El sábado fue un día espectacular en casi toda España, mucho más propicio para la terraza o el paseo que para el disturbio o la desazón. El sol quemanucas de las dos de la tarde merecía ser disfrutado en paz. Un partido del Real Madrid a esa hora siempre es un incordio, por cuanto puede devenir en indigesto, pero el prejuicio ante el rival y la complicidad entre Eden Hazard y Karim Benzema animaban a la caña y el berberecho. Sólo el realizador, con sus continuos cambios de plano hacia Vinicius Junior en la grada, mostraba cierto interés en construir un thriller.

Hay que proteger con decisión y compromiso democrático partidos como ese Real Madrid-Huesca, que permiten que la vida fluya y los espíritus reposen. Allí donde exista un camino para que la felicidad prospere a veces, no debe emerger el fútbol como un tapón. Creo sinceramente que lo ideal sería una Liga cuyas 38 jornadas se disputen en horario unificado, los domingos a las 9 de la noche. Una cosa es que te jodan la semana ahí, donde reina la tristeza por defecto, y otra es que te la descarrilen un sábado a las cuatro de la tarde, lo cual no es de recibo.

La Superliga, tan dañina e injusta deportivamente para el pequeño que no puede aspirar a ella, puede tener otro efecto: democratizar la derrota para el grande

Esa preocupación por la salud mental me lleva a estar muy en contra de la Superliga Europea. Un tema recurrente, pero que reactivó el martes pasado Josep Maria Bartomeu cuando anunció que había alistado al Barcelona a la cosa justo antes de dimitir. Dio la noticia mientras al Madrid le metían mano en Alemania, lo cual resume un poco la torpeza con la que se ha manejado en su mandato este aliado blanco en el Camp Nou. Una idea así no se puede lanzar mientras quien debe ser su principal arquitecto marcha último en un grupo con el Shakhtar Donetsk y el Borussia Monchengladbach. Sólo un suicida querría jugar todas las semanas contra el Bayern de Múnich, el Liverpool y el PSG.

Quienes defienden esta idea de una competición cerrada sólo para los grandes siempre remiten a la NBA y la Euroliga como espejos en los que mirarse. Lo cual es sorprendente. Hay pocas competiciones en el mundo con más partidos intrascendentes por temporada que la NBA. Y no existe un ecosistema deportivo más tóxico y con más problemas estructurales que el baloncesto europeo.
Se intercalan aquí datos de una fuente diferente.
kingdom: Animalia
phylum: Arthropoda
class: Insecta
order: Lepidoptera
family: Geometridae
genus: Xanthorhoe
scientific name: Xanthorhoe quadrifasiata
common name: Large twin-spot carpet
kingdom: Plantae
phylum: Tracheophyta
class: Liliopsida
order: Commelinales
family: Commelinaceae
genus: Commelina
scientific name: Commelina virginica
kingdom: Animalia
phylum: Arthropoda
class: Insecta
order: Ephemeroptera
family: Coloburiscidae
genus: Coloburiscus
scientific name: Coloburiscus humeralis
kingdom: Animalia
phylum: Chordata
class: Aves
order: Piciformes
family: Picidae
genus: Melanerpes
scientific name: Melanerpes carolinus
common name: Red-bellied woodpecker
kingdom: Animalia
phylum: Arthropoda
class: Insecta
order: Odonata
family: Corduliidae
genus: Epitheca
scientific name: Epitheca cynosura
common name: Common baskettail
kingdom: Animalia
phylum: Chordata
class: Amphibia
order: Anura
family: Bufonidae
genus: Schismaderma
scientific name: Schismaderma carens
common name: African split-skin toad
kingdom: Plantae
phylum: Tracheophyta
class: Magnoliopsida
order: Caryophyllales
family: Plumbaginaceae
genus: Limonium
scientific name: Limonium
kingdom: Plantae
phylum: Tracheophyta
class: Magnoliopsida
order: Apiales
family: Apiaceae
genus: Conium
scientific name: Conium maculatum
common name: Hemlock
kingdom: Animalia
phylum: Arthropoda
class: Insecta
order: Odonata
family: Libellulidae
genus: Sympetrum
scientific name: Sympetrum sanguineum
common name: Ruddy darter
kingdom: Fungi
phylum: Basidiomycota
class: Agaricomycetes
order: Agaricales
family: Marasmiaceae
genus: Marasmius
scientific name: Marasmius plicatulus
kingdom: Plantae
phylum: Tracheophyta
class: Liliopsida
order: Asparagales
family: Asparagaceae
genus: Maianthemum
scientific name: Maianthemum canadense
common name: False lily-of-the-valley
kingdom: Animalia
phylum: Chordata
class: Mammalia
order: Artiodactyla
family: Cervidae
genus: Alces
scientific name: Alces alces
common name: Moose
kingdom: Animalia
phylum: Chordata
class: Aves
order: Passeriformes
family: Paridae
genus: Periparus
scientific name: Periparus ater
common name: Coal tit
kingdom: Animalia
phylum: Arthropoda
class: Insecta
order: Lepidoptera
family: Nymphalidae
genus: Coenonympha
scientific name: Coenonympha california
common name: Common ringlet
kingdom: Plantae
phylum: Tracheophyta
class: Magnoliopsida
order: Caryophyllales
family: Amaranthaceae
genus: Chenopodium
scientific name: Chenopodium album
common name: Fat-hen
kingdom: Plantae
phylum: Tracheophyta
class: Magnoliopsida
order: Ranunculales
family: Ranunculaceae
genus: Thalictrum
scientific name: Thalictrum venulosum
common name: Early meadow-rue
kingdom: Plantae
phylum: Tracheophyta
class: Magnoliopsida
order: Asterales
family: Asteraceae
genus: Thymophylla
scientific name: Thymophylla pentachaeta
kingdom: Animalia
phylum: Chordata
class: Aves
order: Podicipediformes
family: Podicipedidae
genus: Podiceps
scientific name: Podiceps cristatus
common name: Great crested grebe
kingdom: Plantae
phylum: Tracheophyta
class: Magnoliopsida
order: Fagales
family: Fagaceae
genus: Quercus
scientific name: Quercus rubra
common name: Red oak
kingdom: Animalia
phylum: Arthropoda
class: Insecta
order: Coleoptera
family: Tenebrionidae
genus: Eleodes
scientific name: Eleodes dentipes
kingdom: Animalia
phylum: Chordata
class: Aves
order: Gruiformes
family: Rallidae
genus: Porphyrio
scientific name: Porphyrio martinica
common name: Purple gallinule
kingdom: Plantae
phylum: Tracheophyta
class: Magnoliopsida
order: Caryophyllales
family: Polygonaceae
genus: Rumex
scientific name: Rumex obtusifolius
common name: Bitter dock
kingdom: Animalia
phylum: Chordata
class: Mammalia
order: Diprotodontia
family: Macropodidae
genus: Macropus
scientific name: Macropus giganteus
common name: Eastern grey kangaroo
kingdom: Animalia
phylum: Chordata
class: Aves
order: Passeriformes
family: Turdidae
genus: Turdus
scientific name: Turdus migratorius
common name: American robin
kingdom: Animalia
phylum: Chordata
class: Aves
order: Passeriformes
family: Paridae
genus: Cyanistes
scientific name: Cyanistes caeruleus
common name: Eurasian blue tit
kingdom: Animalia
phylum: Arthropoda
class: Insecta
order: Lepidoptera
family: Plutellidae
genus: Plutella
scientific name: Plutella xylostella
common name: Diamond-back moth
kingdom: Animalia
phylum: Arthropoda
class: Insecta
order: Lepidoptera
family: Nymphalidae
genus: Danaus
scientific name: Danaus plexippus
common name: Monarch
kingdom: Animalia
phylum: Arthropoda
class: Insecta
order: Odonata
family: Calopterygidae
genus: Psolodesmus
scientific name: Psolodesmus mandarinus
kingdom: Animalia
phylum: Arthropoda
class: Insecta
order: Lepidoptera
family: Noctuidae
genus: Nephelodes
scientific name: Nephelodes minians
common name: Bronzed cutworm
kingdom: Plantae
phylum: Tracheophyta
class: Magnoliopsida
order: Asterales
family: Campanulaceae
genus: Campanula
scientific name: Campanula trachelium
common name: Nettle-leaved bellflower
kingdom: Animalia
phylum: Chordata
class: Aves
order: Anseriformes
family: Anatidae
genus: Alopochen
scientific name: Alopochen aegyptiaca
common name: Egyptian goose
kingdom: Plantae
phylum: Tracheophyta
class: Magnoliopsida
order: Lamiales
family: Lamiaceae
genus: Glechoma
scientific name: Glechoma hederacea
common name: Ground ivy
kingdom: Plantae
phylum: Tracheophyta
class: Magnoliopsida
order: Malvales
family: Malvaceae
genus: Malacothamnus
El ejemplo de la Euroliga también demuestra que acumular duelos entre rivales históricos o grandes equipos cada semana, lejos de generar un producto irresistible, puede terminar por vulgarizarlos. Eso es especialmente peligroso en un contexto pandémico de futuro incierto, en el que no hay espectadores en los estadios, el fútbol es inevitablemente más aburrido y está por ver el impacto económico sobre los contratos televisivos de comerciar con un producto objetivamente peor.

Quizá el baloncesto no tuvo más remedio, golpeado por burbujas estalladas y atrapado en competiciones europeas y nacionales que se degradaban prácticamente al mismo nivel, agarradas al clavo cada vez más ardiendo de secciones deficitarias de clubes multideportivos. Alguna había que salvar. Las competiciones europeas son hoy mejores que hace diez años. Pero las ligas nacionales son cada vez más irrelevantes en todo el continente, empezando por España. El fútbol no está ahí. Y parece absurdo que sean precisamente los clubes de la Premier League quienes impulsen el invento.

El tema mental no es menor, y dudo que todos los clubes midan bien sus fuerzas antes de salir a la aventura. El aficionado del equipo grande no está acostumbrado a perder, o está acostumbrado a hacerlo en fases avanzadas, en duelos importantes y señalados, o ya ha construido e incorporado a su marketing su propia manera de ser vencido.

La Superliga, tan dañina e injusta deportivamente para el pequeño que no puede aspirar a ella, puede tener otro efecto: democratizar la derrota para el grande. Si además el objetivo es que todo esto se acabe haciendo los sábados y domingos, la amenaza es clara. Cuidado con fastidiar más fines de semana de los debidos, que no va a estar el mundo para ir acumulando disgustos.